Measuring variability

It’s important to know the variability of a benchmark. This is done by repeating the same test multiple times, in this case 25 times, resulting in an average of 1231 seconds and a standard deviation of 54 seconds, or 4.3%. This is not great, but reasonable given the small number of tiles and their low zoom.

Testing a custom index

The time to complete a benchmark run will vary with server hardware, database setup, OS setup, data loaded, and other factors so a single time by itself isn’t very useful. By changing something and testing again, we can identify if that change was an improvement. One simple change is adding a custom partial index.

A partial index is one where instead of indexing an entire table, it only indexes a subset of it, making the index smaller, faster to use, and one that will return fewer rows, eliminating some disk fetches and subsequent filtering of rows.
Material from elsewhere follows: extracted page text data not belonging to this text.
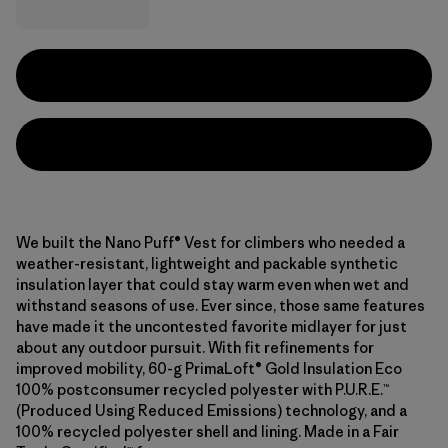
We built the Nano Puff® Vest for climbers who needed a
weather-resistant, lightweight and packable synthetic
insulation layer that could stay warm even when wet and
withstand seasons of use. Ever since, those same features
have made it the uncontested favorite midlayer for just
about any outdoor pursuit. With fit refinements for
improved mobility, 60-g PrimaLoft® Gold Insulation Eco
100% postconsumer recycled polyester with P.U.R.E.™
(Produced Using Reduced Emissions) technology, and a
100% recycled polyester shell and lining. Made in a Fair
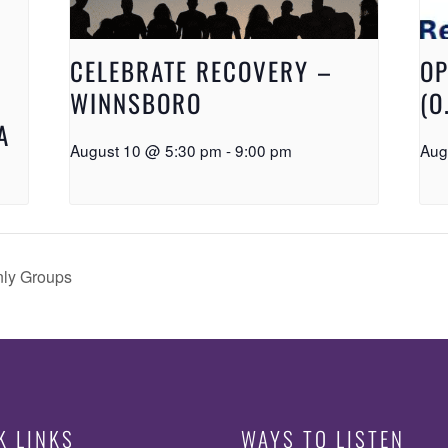
CELEBRATE RECOVERY –
OP
WINNSBORO
(O
A
August 10 @ 5:30 pm
-
9:00 pm
Aug
nly Groups
K LINKS
WAYS TO LISTEN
If a query has a WHERE clause which matches with that of the index then PostgreSQL can make use of the partial index.

OpenStreetMap-Carto has a number of layers used for labeling that have the name IS NOT NULL in a WHERE clause in their SQL. Of the 167 million polygons in the planet database, only 4.8 million or 3% have names and match the condition. A partial index can be created for these named polygons with

CREATE INDEX planet_osm_polygon_name_index 
  ON planet_osm_polygon 
  USING gist ( way ) 
  WITH (fillfactor=100) 
  WHERE name IS NOT NULL;

This index is 0.5GB instead of the 17GB the normal polygon index is, so it’s reasonable to expect significant speed improvements for those layers, resulting in overall gains. The entire point of benchmarking is to verify that what we think changes speed actually will. Running the benchmark four times and discarding the first run gives an average time of 1013 seconds, 18% faster than before.

This is a speed increase showing the value of partial indexes, particularly on low-middle zoom tiles.